Integration: Unifying Concept

Clinically and histopathologically, Mucha-Habermann disease is a single distinctive pathologic process. It is not unique in being associated with lesions that may be accelerated to become blisters or decelerated to remain scaly papules. The same is true of lichen planus, which may become vesicular (bullous lichen planus) or be scaly papules, of psoriasis, which may become pustular (pustular psoriasis) or be scaly papules or plaques, and of lupus erythematosus (lupus dermatitis), which may be bullous (bullous lupus erythematosus) or simply scaly papules and plaques.

Papules of pityriasis lichenoides acuta are characterized histopathologically by a wedge-shaped, superficial and deep, perivascular infiltrate of lymphocytes, and by lymphocytes scattered along the dermoepidermal junction in association with vacuolar alteration. Individual necrotic keratocytes are present throughout an epidermis that displays ballooning and spongiosis. Parakeratosis that may house neutrophils is also present. If extravasated erythrocytes are numerous, the lesions will be purpuric. If ballooning and spongiosis eventuate in vesiculation, a papulovesicle is the result. When epidermal necrosis is extensive and ulceration supervenes, an eschar comes into being. If ulceration is deep enough, a scar results.

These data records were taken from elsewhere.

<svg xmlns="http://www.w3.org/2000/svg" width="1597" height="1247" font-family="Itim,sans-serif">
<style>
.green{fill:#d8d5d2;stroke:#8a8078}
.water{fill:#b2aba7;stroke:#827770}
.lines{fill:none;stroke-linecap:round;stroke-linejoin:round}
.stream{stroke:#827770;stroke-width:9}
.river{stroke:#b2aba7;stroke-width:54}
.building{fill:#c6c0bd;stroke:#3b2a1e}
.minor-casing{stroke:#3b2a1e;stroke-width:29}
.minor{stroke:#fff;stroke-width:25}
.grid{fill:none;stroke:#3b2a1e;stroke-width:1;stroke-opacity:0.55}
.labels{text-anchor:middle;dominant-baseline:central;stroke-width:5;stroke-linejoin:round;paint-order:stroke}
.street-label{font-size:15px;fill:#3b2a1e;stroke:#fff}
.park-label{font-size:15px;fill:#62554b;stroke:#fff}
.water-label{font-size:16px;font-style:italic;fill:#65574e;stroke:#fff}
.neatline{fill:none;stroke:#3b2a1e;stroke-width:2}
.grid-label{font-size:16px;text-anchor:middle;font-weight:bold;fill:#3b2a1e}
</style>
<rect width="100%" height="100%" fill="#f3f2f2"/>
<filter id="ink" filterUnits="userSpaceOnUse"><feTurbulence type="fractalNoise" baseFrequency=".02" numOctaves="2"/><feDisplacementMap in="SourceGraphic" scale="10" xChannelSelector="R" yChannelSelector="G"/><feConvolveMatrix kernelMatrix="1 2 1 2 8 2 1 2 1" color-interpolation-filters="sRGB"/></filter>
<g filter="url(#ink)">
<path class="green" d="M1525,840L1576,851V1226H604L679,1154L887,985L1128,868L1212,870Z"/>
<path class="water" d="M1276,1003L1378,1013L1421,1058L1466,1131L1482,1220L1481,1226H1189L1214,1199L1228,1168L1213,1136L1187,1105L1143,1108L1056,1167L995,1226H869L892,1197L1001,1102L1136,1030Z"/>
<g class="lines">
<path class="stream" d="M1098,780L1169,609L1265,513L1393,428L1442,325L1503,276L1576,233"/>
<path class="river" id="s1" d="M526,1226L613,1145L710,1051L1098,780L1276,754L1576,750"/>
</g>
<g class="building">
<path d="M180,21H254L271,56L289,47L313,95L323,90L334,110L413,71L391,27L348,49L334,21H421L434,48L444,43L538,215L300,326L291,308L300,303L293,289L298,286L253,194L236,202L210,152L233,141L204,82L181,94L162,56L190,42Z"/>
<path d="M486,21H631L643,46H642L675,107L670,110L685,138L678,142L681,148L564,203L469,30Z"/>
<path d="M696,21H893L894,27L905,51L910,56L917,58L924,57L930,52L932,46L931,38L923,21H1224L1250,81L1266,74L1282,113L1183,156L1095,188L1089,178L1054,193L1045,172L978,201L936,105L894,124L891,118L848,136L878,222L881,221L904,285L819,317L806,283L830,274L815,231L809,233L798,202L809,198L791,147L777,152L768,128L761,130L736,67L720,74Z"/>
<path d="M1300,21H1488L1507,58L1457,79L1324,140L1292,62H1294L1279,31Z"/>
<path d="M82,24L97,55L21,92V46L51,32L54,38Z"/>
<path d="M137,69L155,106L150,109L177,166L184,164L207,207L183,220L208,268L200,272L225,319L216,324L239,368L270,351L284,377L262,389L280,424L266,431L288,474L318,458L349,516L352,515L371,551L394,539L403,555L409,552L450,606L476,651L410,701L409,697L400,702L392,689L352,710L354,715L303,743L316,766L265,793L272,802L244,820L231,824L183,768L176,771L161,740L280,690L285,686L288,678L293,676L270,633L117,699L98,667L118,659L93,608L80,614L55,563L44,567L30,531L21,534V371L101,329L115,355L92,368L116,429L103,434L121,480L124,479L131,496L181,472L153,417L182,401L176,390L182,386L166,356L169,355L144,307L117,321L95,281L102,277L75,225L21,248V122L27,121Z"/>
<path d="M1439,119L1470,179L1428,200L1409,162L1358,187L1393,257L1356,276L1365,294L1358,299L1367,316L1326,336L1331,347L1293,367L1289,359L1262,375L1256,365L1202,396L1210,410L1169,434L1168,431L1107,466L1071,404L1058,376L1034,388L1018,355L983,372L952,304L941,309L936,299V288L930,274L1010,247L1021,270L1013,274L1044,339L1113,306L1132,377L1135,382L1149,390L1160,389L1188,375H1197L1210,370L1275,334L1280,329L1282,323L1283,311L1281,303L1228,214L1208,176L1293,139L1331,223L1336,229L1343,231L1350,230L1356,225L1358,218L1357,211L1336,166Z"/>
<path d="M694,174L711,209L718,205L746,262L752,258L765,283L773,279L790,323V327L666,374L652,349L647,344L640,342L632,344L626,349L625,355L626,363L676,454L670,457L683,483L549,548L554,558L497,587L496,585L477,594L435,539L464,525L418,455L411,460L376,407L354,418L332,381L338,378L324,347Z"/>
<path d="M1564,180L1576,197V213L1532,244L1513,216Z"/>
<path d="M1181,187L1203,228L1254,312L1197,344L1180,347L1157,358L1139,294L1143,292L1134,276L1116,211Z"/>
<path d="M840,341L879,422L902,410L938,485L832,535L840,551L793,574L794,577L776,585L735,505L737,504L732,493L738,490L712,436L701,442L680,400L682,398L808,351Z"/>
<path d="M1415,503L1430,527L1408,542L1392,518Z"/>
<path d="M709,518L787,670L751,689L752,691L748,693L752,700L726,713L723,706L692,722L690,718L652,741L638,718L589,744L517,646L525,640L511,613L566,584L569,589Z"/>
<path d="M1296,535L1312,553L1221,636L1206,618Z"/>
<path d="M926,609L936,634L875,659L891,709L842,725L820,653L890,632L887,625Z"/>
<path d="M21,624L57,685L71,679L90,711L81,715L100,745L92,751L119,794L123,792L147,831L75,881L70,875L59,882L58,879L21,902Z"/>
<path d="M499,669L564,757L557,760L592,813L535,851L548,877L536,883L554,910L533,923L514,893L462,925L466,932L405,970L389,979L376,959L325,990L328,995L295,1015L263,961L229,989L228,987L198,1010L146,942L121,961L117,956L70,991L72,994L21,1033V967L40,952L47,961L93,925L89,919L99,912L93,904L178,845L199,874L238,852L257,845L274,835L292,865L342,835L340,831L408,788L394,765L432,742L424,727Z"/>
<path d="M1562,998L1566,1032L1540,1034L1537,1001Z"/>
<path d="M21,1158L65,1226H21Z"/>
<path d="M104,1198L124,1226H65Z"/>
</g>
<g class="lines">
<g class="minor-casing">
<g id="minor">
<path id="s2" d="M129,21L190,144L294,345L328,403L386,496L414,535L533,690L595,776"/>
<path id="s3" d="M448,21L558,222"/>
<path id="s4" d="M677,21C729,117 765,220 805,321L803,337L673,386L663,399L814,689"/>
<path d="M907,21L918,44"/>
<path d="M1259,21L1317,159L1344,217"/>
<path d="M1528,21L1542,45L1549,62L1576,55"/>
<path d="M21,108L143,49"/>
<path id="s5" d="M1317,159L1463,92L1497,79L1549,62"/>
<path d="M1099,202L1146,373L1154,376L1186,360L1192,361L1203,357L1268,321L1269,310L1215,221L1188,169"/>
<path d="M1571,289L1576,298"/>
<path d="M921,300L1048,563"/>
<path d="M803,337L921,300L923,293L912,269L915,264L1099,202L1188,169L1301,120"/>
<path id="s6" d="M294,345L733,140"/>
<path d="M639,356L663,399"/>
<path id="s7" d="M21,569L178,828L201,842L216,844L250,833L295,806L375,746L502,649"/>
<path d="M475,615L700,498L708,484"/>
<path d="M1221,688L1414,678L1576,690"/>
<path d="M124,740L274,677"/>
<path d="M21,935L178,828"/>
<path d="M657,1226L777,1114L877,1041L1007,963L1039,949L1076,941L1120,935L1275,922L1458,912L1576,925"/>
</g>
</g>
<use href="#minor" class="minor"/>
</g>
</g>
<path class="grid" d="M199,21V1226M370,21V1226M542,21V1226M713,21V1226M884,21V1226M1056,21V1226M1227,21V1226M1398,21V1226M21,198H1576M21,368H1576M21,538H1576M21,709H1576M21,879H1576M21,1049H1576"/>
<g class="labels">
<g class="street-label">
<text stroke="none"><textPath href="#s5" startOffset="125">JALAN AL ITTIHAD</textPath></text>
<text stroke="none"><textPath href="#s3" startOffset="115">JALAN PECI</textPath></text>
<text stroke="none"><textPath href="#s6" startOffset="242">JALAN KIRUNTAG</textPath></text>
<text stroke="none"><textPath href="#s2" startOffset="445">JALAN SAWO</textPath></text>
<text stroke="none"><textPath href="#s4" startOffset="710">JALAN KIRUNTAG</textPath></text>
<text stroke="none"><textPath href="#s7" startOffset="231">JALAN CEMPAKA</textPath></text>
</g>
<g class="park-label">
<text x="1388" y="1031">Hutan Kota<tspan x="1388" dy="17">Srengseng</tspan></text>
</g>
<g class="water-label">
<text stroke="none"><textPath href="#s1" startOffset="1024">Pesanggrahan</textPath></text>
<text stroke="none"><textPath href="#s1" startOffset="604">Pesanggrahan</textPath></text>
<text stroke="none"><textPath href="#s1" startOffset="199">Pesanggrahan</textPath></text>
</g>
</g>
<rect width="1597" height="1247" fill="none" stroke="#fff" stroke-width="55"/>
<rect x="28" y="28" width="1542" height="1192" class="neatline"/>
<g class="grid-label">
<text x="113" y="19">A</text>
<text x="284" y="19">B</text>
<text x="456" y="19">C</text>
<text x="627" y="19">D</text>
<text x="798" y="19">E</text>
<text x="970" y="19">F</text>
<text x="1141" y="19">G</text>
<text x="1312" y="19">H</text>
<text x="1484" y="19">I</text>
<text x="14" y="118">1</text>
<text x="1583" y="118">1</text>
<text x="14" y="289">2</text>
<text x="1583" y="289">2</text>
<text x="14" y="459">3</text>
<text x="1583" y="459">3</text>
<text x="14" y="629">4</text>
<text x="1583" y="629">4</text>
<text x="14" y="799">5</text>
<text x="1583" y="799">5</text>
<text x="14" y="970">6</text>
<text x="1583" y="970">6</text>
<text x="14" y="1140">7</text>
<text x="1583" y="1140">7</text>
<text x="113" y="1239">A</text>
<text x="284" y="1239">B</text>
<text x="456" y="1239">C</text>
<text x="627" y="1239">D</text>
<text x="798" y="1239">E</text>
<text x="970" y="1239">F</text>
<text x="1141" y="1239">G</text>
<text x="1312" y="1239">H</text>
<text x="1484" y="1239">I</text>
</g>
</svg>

Pityriasis lichenoides chronica is typified histopathologically by a superficial perivascular infiltrate of lymphocytes, lymphocytes in association with vacuolar alteration along the dermoepidermal junction, only a few necrotic keratinocytes within the epidermis, just a hint, if that, of ballooning and spongiosis, and subtle mounds of parakeratosis. The lesions of this scaly clinical presentation never progress to vesiculation, ulceration, eschars, or scars.

Not surprisingly, some patients with pityriasis lichenoides show acute and chronic lesions concurrently. The fulminant expression of the process is simply a caricature of pityriasis lichenoides acuta.

Despite some similarities in the clinical appearance between Mucha-Habermann disease and lymphomatoid papulosis, the two are unrelated. Mucha-Habermann disease is an inflammatory process, whereas lymphomatoid papulosis is a lymphoma.